Activity:
Excluding any images, copy all of the lines below precisely as written.

Extracted records:

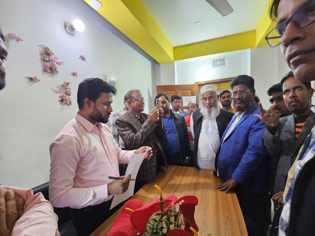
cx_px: 158
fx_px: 118
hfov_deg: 106.2
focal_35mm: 13
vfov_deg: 89.9
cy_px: 118
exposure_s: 1/33.3
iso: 640
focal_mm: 2.2
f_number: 2.2
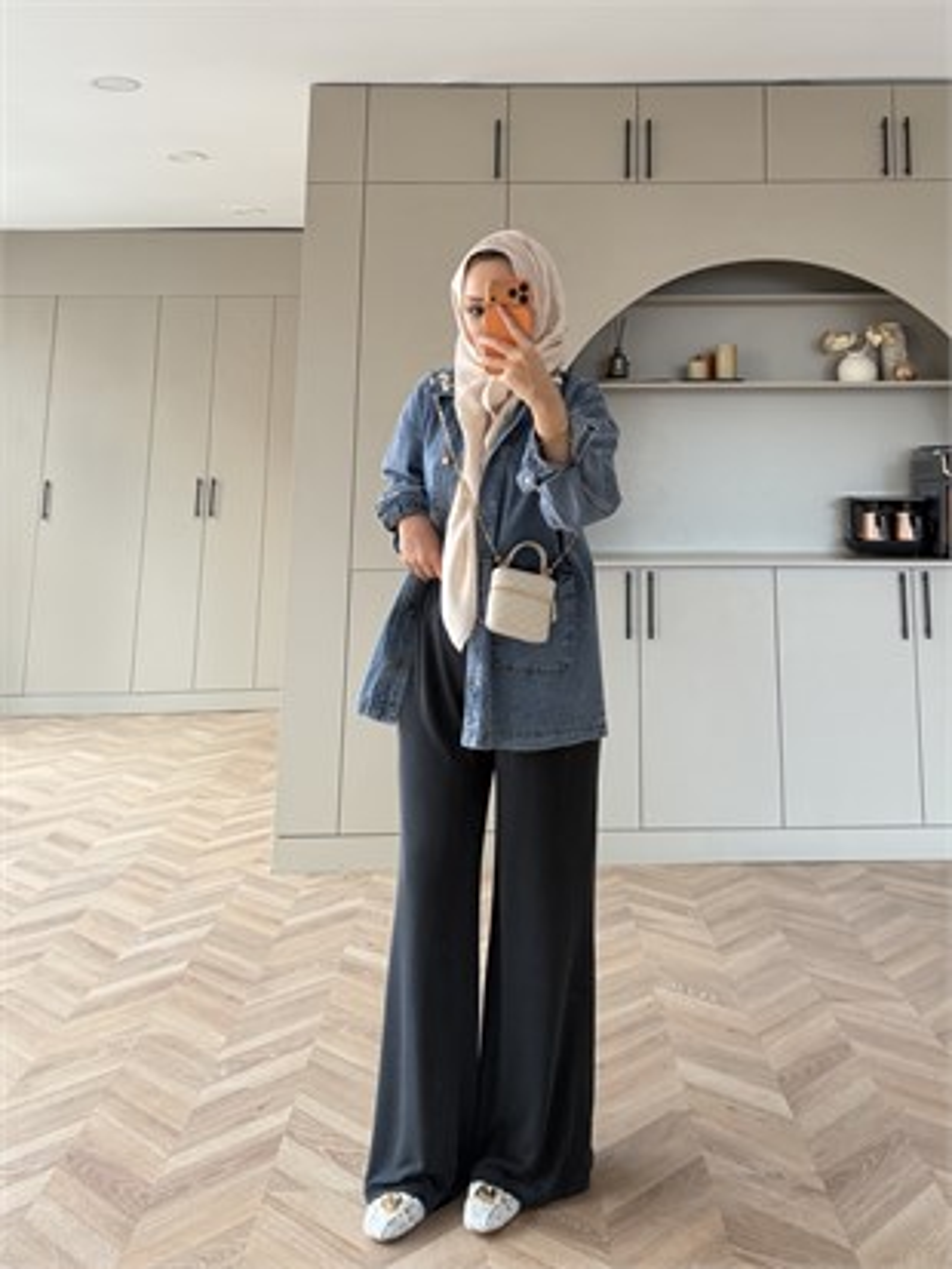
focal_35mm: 24
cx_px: 476
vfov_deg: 71.6
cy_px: 634
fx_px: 880
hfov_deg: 56.8
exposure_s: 1/121
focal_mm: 6.76
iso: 200
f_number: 1.78
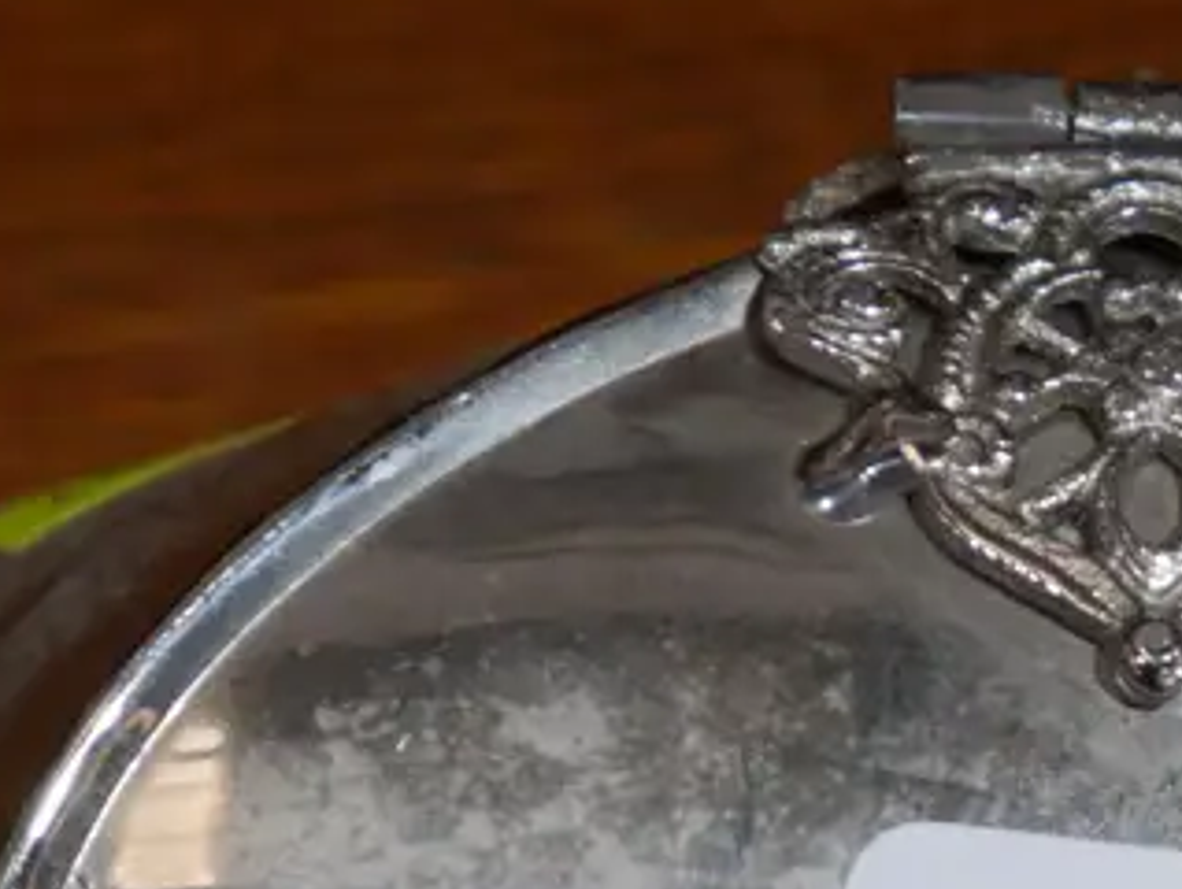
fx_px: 8546
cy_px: 1150
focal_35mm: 250
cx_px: 1252
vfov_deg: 5.9
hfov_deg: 7.9
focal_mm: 39
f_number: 5.6
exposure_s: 1/100
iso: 800
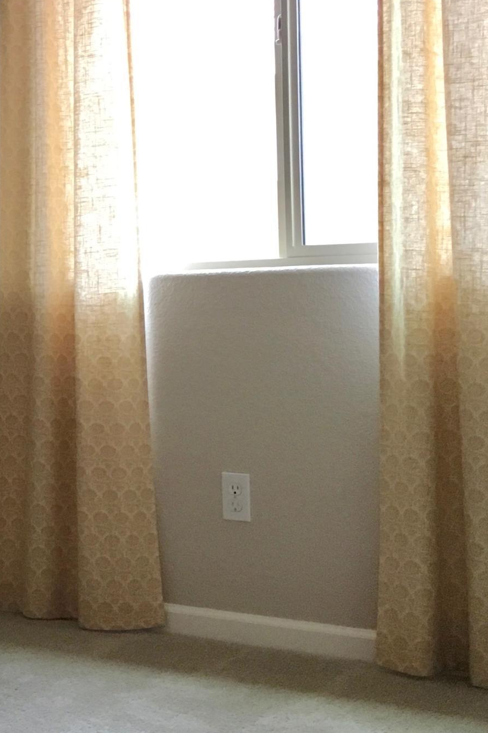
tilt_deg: +2.3
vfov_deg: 29.5
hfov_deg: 18.4
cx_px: -172
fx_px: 1383
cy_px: 252
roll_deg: +1.1
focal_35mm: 68
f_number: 2.2
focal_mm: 4.15
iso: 125
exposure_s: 1/30
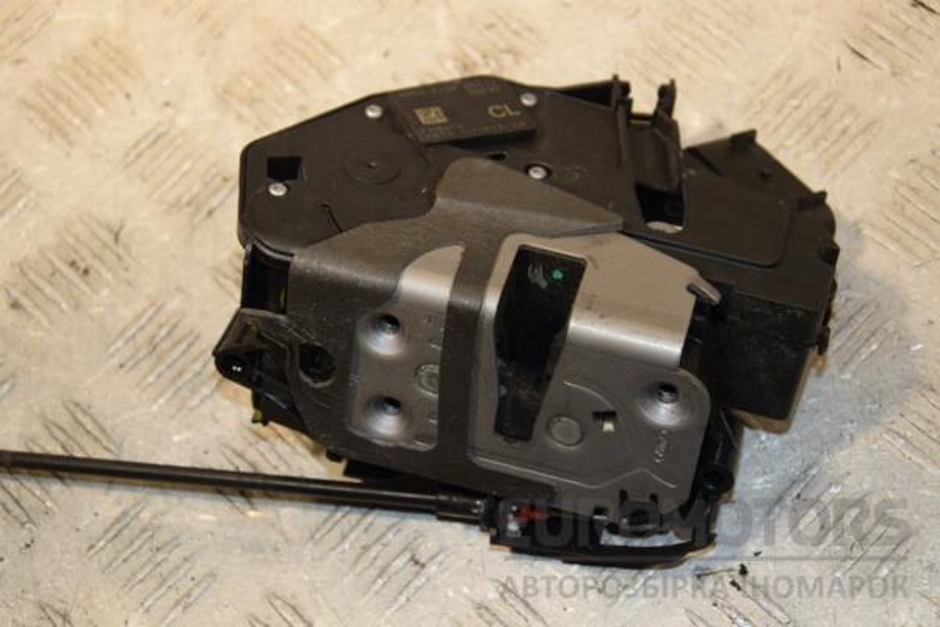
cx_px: 470
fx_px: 2037
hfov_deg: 26.0
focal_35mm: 78
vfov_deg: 17.5
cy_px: 314
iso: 800
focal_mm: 52
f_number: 5.6
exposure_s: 1/200
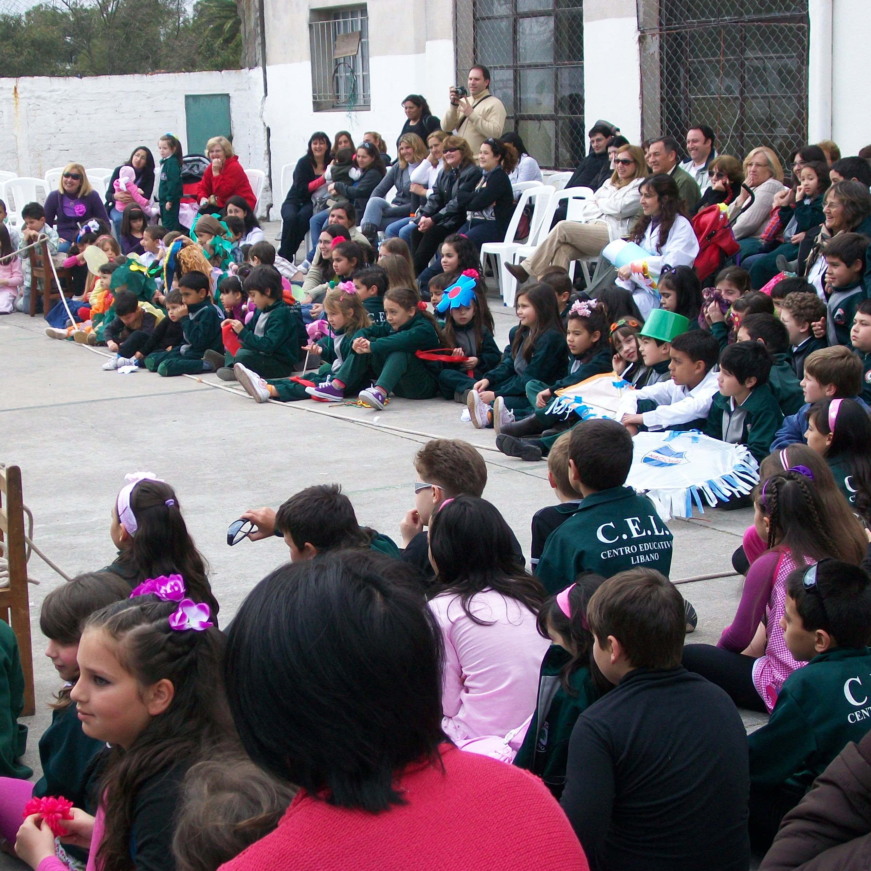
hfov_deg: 25.7
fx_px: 1907
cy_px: 434
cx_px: 383
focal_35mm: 67
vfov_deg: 25.7
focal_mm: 9.4
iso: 64
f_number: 3.3
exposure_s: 1/250
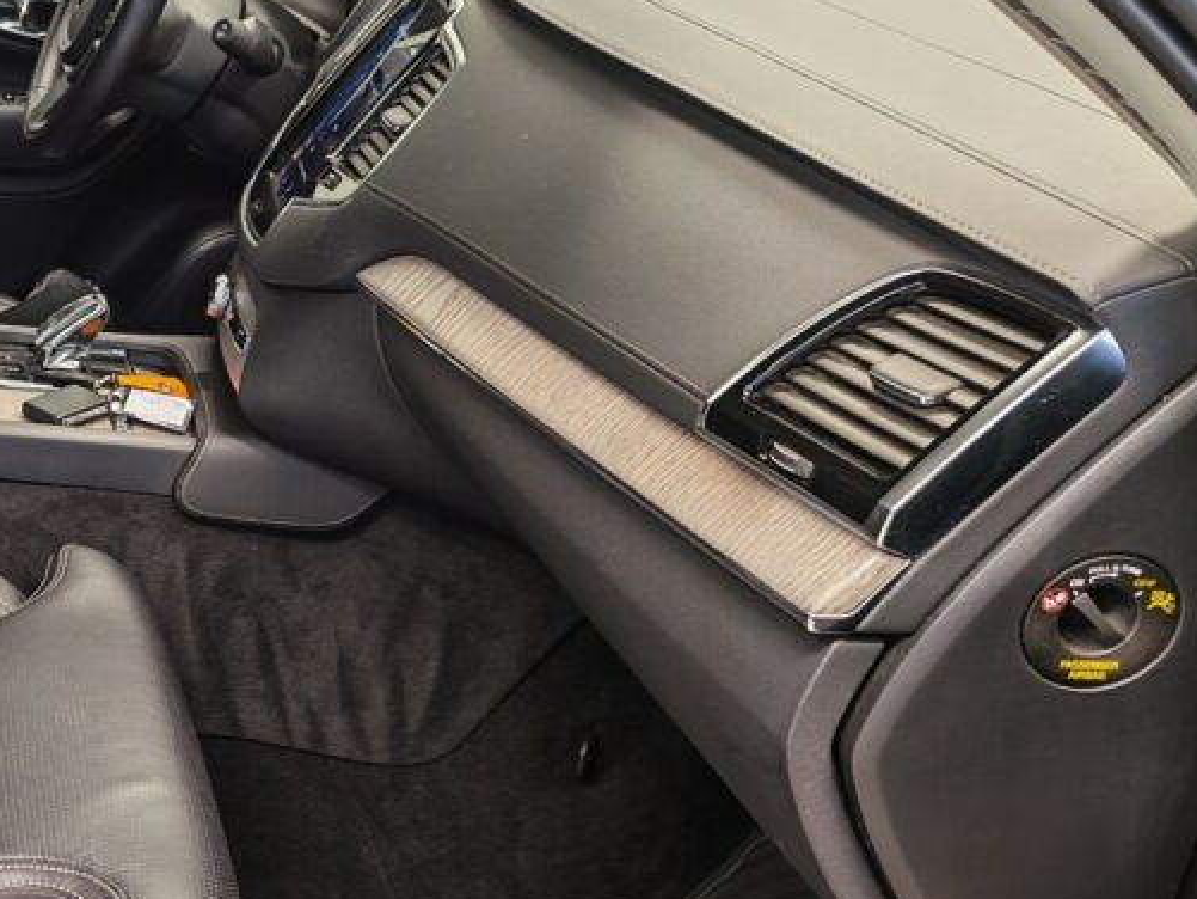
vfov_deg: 30.9
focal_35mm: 47
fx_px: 1626
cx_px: -7
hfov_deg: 36.3
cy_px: 454
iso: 200
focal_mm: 5.4
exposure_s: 1/50
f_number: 1.6
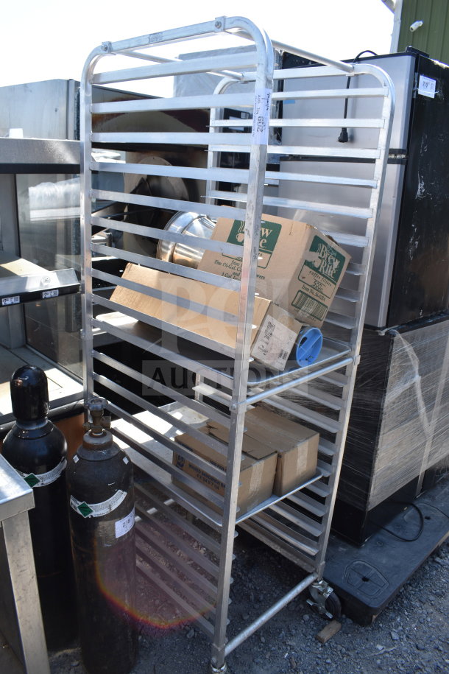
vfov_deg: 67.4
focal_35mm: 27
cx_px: 224
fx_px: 505
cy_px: 337
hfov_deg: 47.9
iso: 200
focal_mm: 18
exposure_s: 1/200
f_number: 7.1
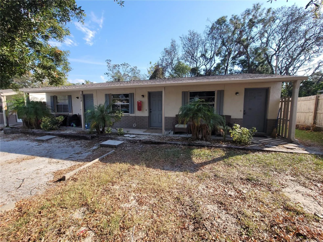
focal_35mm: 13
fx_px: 121
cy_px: 121
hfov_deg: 106.2
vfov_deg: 89.9
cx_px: 162
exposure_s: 1/859
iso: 64
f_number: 2.2
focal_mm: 2.2
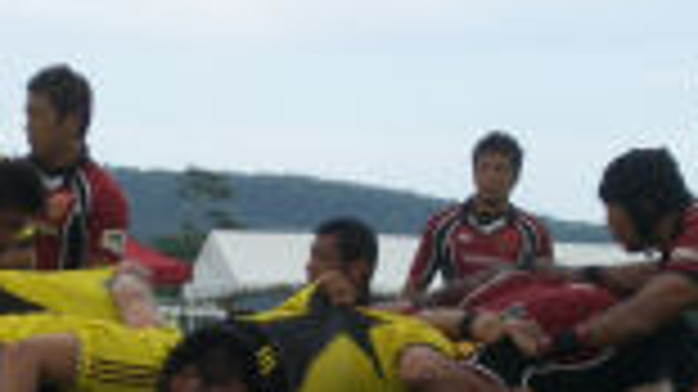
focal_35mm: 312
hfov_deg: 6.9
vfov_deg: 3.9
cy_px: 300
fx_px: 5772
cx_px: 117
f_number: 4.8
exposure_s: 1/250
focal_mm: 17.4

Answer box:
cx_px: 158
fx_px: 118
hfov_deg: 106.2
focal_35mm: 13
vfov_deg: 89.9
cy_px: 118
exposure_s: 1/33.3
iso: 640
focal_mm: 2.2
f_number: 2.2
focal_35mm: 24
cx_px: 476
vfov_deg: 71.6
cy_px: 634
fx_px: 880
hfov_deg: 56.8
exposure_s: 1/121
focal_mm: 6.76
iso: 200
f_number: 1.78
fx_px: 8546
cy_px: 1150
focal_35mm: 250
cx_px: 1252
vfov_deg: 5.9
hfov_deg: 7.9
focal_mm: 39
f_number: 5.6
exposure_s: 1/100
iso: 800
tilt_deg: +2.3
vfov_deg: 29.5
hfov_deg: 18.4
cx_px: -172
fx_px: 1383
cy_px: 252
roll_deg: +1.1
focal_35mm: 68
f_number: 2.2
focal_mm: 4.15
iso: 125
exposure_s: 1/30
cx_px: 470
fx_px: 2037
hfov_deg: 26.0
focal_35mm: 78
vfov_deg: 17.5
cy_px: 314
iso: 800
focal_mm: 52
f_number: 5.6
exposure_s: 1/200
hfov_deg: 25.7
fx_px: 1907
cy_px: 434
cx_px: 383
focal_35mm: 67
vfov_deg: 25.7
focal_mm: 9.4
iso: 64
f_number: 3.3
exposure_s: 1/250
vfov_deg: 30.9
focal_35mm: 47
fx_px: 1626
cx_px: -7
hfov_deg: 36.3
cy_px: 454
iso: 200
focal_mm: 5.4
exposure_s: 1/50
f_number: 1.6
vfov_deg: 67.4
focal_35mm: 27
cx_px: 224
fx_px: 505
cy_px: 337
hfov_deg: 47.9
iso: 200
focal_mm: 18
exposure_s: 1/200
f_number: 7.1
focal_35mm: 13
fx_px: 121
cy_px: 121
hfov_deg: 106.2
vfov_deg: 89.9
cx_px: 162
exposure_s: 1/859
iso: 64
f_number: 2.2
focal_mm: 2.2
focal_35mm: 312
hfov_deg: 6.9
vfov_deg: 3.9
cy_px: 300
fx_px: 5772
cx_px: 117
f_number: 4.8
exposure_s: 1/250
focal_mm: 17.4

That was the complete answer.